The masses $M_W$ and $M_Z$ are universal to all
the $SU(2)\times U(1)$'s, i.e., to all
branes,  and they are just the masses of the $W$ and $Z$ measured
in the low energy theory: 
\begin{eqnarray}
M_W &=& \frac{\tilde{g}_2^2 v_0^2}{2} = \frac{g_2^2 \tilde{v}_0^2}{2} \\
M_Z &=& \frac{(\tilde{g}_2^2 + \tilde{g}_1^2)v_0^2}{2} 
= \frac{(g_2^2 + g_1^2) \tilde{v}_0^2}{2},  
\end{eqnarray}
where $g_1$, $g_2$ and $\tilde{v}_0$ are measured at low energies. 

Combining these expressions with the full KK mass
formula, we find that the $W$, $Z$ and $\gamma$ KK
towers are given by:
\be
M^n_\gamma{}^2 =  4 M_0^2\sin^2\frac{\gamma_n}{2}
\ee
\be
M^n_W{}^2 =  M_W^2 + 4 M_0^2\sin^2\frac{\gamma_n}{2}
\ee
\be
M^n_Z{}^2 =  M_Z^2 + 4 M_0^2\sin^2\frac{\gamma_n}{2}
\ee
Each of the KK mode levels thus has a fine-structure determined
by the electroweak symmetry breaking. 



\section{Incorporating Fermions}

\subsection{Chiral Fermions}

In $4+1$ dimensions free
fermions are vectorlike.
Chiral fermion zero modes can be
readily engineered.  For example, 
one can use domain
wall kinks in a background
field  which couples to  the fermion 
like a mass term. This can trap a chiral zero-mode
on the kink \cite{kaplan}. 
The magnitude of the kink field
away from the domain wall can be arbitrarily
large, so the vectorlike fermion masses
can be made arbitrarily large, and
are not directly related to the compactification scale.
This means that we need be concerned at present {\em only}
with the chiral zero-modes.
That is, from the point of view of our $3+1$
effective Lagrangian approach,
if we are only interested in the 
fermionic
zero modes then we can simply incorporate
the chiral fermions by hand.  
%The details
%of chiral engineering would imply matching information that
%determines fermion mixing angles, Higgs-Yukawa
%couplings, etc., from the underlying theory, and
%that is lost in this approximation. However, it
%is not clear that we gain net information 
%from such constructions,
%and a purely descriptive effective Lagrangian
%is useful. So we proceed.

Consider one complete generation of left-handed
quarks and leptons, $\ell_L$, $q_L$ which are doublets
under the specific $SU(2)_{jL}$ and carrying weak
hypercharges $Y_\ell = -1$, $Y_{q}= 2/3$
under the $U(1)_{jY}$; the quarks carry
color under $SU(3)_j$; the fermions are sterile under
all other gauge groups $i\neq j$.  Likewise, we have
right-handed 
$SU(2)$ singlets, $\ell_{R}$, $q_{uR}$, and
$q_{dR}$ carrying 
weak hypercharges under the $U(1)_{jY}$.

▶ Recorded data:
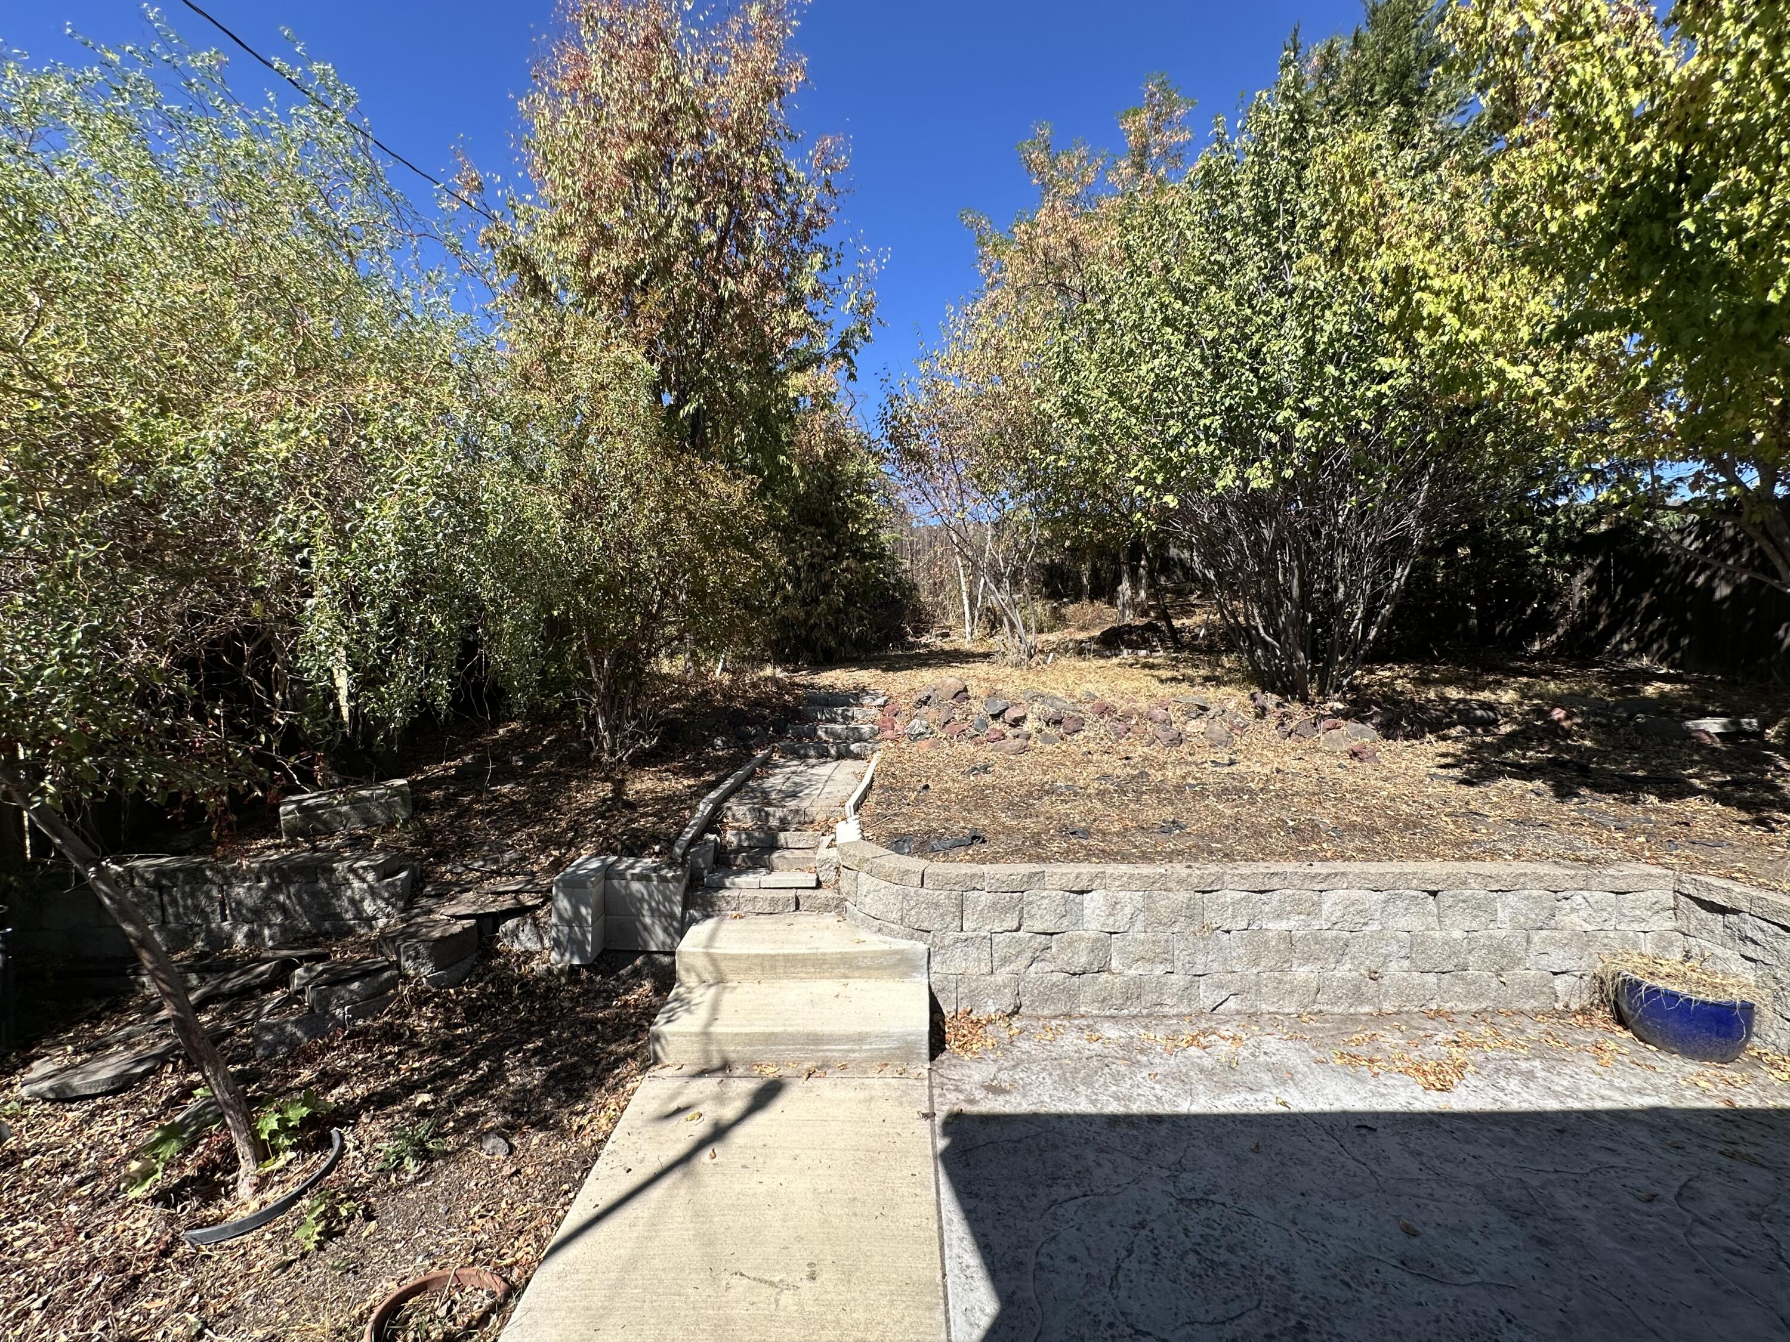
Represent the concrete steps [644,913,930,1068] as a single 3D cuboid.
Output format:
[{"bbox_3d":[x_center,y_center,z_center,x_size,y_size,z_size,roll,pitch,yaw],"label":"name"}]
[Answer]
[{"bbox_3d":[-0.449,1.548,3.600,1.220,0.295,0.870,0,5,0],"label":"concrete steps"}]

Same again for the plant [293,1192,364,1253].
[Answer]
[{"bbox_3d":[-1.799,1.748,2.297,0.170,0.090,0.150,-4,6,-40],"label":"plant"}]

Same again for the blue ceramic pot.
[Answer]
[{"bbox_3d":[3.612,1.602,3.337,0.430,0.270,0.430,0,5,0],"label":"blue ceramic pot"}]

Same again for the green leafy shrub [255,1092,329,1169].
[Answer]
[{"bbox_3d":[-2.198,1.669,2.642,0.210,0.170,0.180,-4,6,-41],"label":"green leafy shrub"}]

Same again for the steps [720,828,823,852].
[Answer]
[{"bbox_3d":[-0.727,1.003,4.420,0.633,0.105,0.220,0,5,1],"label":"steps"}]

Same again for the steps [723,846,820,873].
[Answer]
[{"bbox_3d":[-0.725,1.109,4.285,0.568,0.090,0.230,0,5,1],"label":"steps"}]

▶ Problem 1: Decide whether each statement agrees with the physics excerpt. Answer yes or no, and quote the deciding words. (a) Free fermions in 4+1 dimensions are chiral. (b) The vectorlike fermion masses are directly related to the compactification scale. (c) The masses $M_W$ and $M_Z$ are universal to all branes.
▶ Problem 2: According to the physics excerpt, what weak hypercharge do the left-handed quarks carry?
▶ Problem 3: Extract everything in the physics excerpt from "The masses $M_W$" down to "at low energies.".

▶ Response 1:
(a) No: "In $4+1$ dimensions free fermions are vectorlike."
(b) No: "are not directly related to the compactification scale."
(c) Yes: "The masses $M_W$ and $M_Z$ are universal to all the $SU(2)\times U(1)$'s, i.e., to all branes"

▶ Response 2: They carry a weak hypercharge of $Y_{q}= 2/3$ under the $U(1)_{jY}$.

▶ Response 3:
The masses $M_W$ and $M_Z$ are universal to all
the $SU(2)\times U(1)$'s, i.e., to all
branes,  and they are just the masses of the $W$ and $Z$ measured
in the low energy theory: 
\begin{eqnarray}
M_W &=& \frac{\tilde{g}_2^2 v_0^2}{2} = \frac{g_2^2 \tilde{v}_0^2}{2} \\
M_Z &=& \frac{(\tilde{g}_2^2 + \tilde{g}_1^2)v_0^2}{2} 
= \frac{(g_2^2 + g_1^2) \tilde{v}_0^2}{2},  
\end{eqnarray}
where $g_1$, $g_2$ and $\tilde{v}_0$ are measured at low energies.